▶ **Your goal**: From the records that follow, copy every line that contains the word "releasing".

**** Supplied data ****

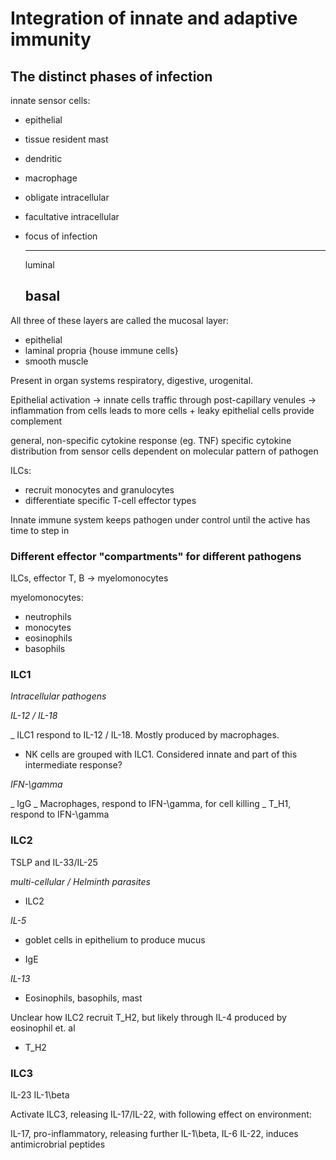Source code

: # Integration of innate and adaptive immunity

## The distinct phases of infection

innate sensor cells:

- epithelial
- tissue resident mast
- dendritic
- macrophage

- obligate intracellular
- facultative intracellular

- focus of infection

  ---
  luminal

  basal
  ---

All three of these layers are called the mucosal layer:

- epithelial
- laminal propria {house immune cells}
- smooth muscle

Present in organ systems respiratory, digestive, urogenital.

Epithelial activation -> innate cells traffic through post-capillary venules ->
inflammation from cells leads to more cells + leaky epithelial cells provide
complement

general, non-specific cytokine response (eg. TNF)
specific cytokine distribution from sensor cells dependent on molecular pattern
of pathogen

ILCs:
- recruit monocytes and granulocytes
- differentiate specific T-cell effector types

Innate immune system keeps pathogen under control until the active has time to
step in

### Different effector "compartments" for different pathogens

ILCs, effector T, B -> myelomonocytes

myelomonocytes:

- neutrophils
- monocytes
- eosinophils
- basophils

### ILC1

_Intracellular pathogens_

*IL-12 / IL-18*

_ ILC1 respond to IL-12 / IL-18. Mostly produced by macrophages.
- NK cells are grouped with ILC1. Considered innate and part of this
intermediate response?

*IFN-\gamma*

_ IgG
_ Macrophages, respond to IFN-\gamma, for cell killing
_ T_H1, respond to IFN-\gamma

### ILC2

TSLP and IL-33/IL-25

_multi-cellular / Helminth parasites_

- ILC2

*IL-5*
- goblet cells in epithelium to produce mucus

- IgE

*IL-13*
- Eosinophils, basophils, mast

Unclear how ILC2 recruit T_H2, but likely through IL-4 produced by eosinophil
et. al
- T_H2


### ILC3

IL-23
IL-1\beta

Activate ILC3, releasing IL-17/IL-22, with following effect on environment:

IL-17, pro-inflammatory, releasing further IL-1\beta, IL-6
IL-22, induces antimicrobrial peptides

****

▶ **Written solution**:
Activate ILC3, releasing IL-17/IL-22, with following effect on environment:
IL-17, pro-inflammatory, releasing further IL-1\beta, IL-6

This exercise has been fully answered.